___ Given information ___

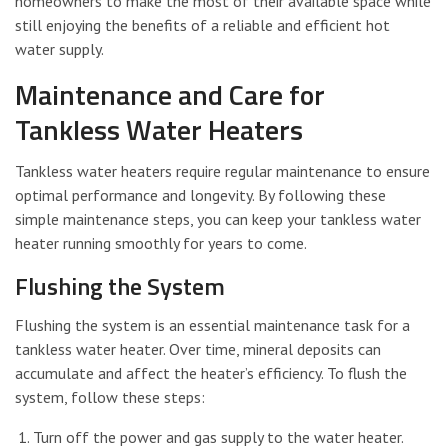
homeowners to make the most of their available space while
still enjoying the benefits of a reliable and efficient hot
water supply.
Maintenance and Care for
Tankless Water Heaters
Tankless water heaters require regular maintenance to ensure
optimal performance and longevity. By following these
simple maintenance steps, you can keep your tankless water
heater running smoothly for years to come.
Flushing the System
Flushing the system is an essential maintenance task for a
tankless water heater. Over time, mineral deposits can
accumulate and affect the heater’s efficiency. To flush the
system, follow these steps:
Turn off the power and gas supply to the water heater.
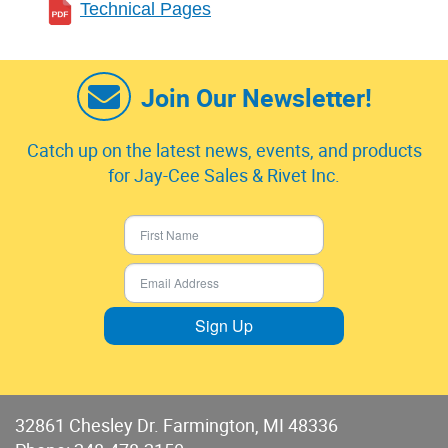
Technical Pages
Join Our Newsletter!
Catch up on the latest news, events, and products
for Jay-Cee Sales & Rivet Inc.
Sign Up
32861 Chesley Dr. Farmington, MI 48336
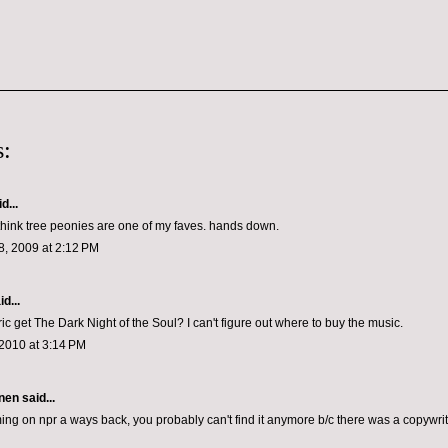
:
d...
think tree peonies are one of my faves. hands down.
, 2009 at 2:12 PM
d...
c get The Dark Night of the Soul? I can't figure out where to buy the music.
2010 at 3:14 PM
nen
said...
ming on npr a ways back, you probably can't find it anymore b/c there was a copywrit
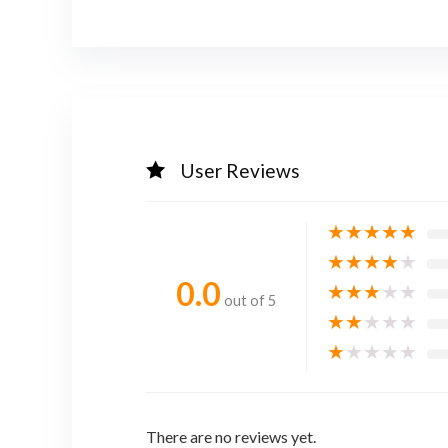
User Reviews
★
★
★
★
★
★
★
★
★
★
0.0
★
★
★
★
★
out of 5
★
★
★
★
★
★
★
★
★
★
There are no reviews yet.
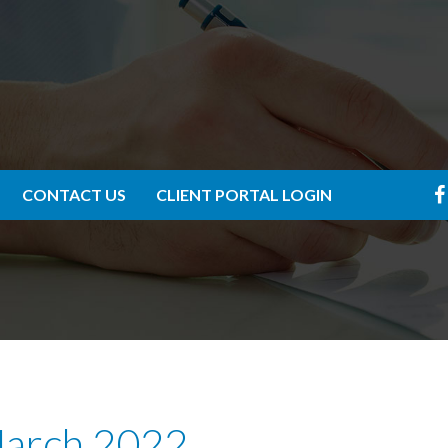
CONTACT US
CLIENT PORTAL LOGIN
March 2022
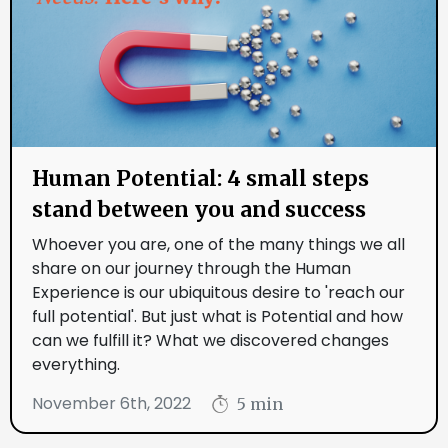
Human Potential: 4 small steps
stand between you and success
Whoever you are, one of the many things we all
share on our journey through the Human
Experience is our ubiquitous desire to 'reach our
full potential'. But just what is Potential and how
can we fulfill it? What we discovered changes
everything.
November 6th, 2022
5 min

___

◆ What you are asked to do
Quote all the lines above exactly as given. Do not include the pictures.

◆ Expected answer
homeowners to make the most of their available space while
still enjoying the benefits of a reliable and efficient hot
water supply.
Maintenance and Care for
Tankless Water Heaters
Tankless water heaters require regular maintenance to ensure
optimal performance and longevity. By following these
simple maintenance steps, you can keep your tankless water
heater running smoothly for years to come.
Flushing the System
Flushing the system is an essential maintenance task for a
tankless water heater. Over time, mineral deposits can
accumulate and affect the heater’s efficiency. To flush the
system, follow these steps:
Turn off the power and gas supply to the water heater.
Technical Pages
Join Our Newsletter!
Catch up on the latest news, events, and products
for Jay-Cee Sales & Rivet Inc.
Sign Up
32861 Chesley Dr. Farmington, MI 48336
:
d...
think tree peonies are one of my faves. hands down.
, 2009 at 2:12 PM
d...
c get The Dark Night of the Soul? I can't figure out where to buy the music.
2010 at 3:14 PM
nen
said...
ming on npr a ways back, you probably can't find it anymore b/c there was a copywrit
User Reviews
★
★
★
★
★
★
★
★
★
★
0.0
★
★
★
★
★
out of 5
★
★
★
★
★
★
★
★
★
★
There are no reviews yet.
CONTACT US
CLIENT PORTAL LOGIN
March 2022
Human Potential: 4 small steps
stand between you and success
Whoever you are, one of the many things we all
share on our journey through the Human
Experience is our ubiquitous desire to 'reach our
full potential'. But just what is Potential and how
can we fulfill it? What we discovered changes
everything.
November 6th, 2022
5 min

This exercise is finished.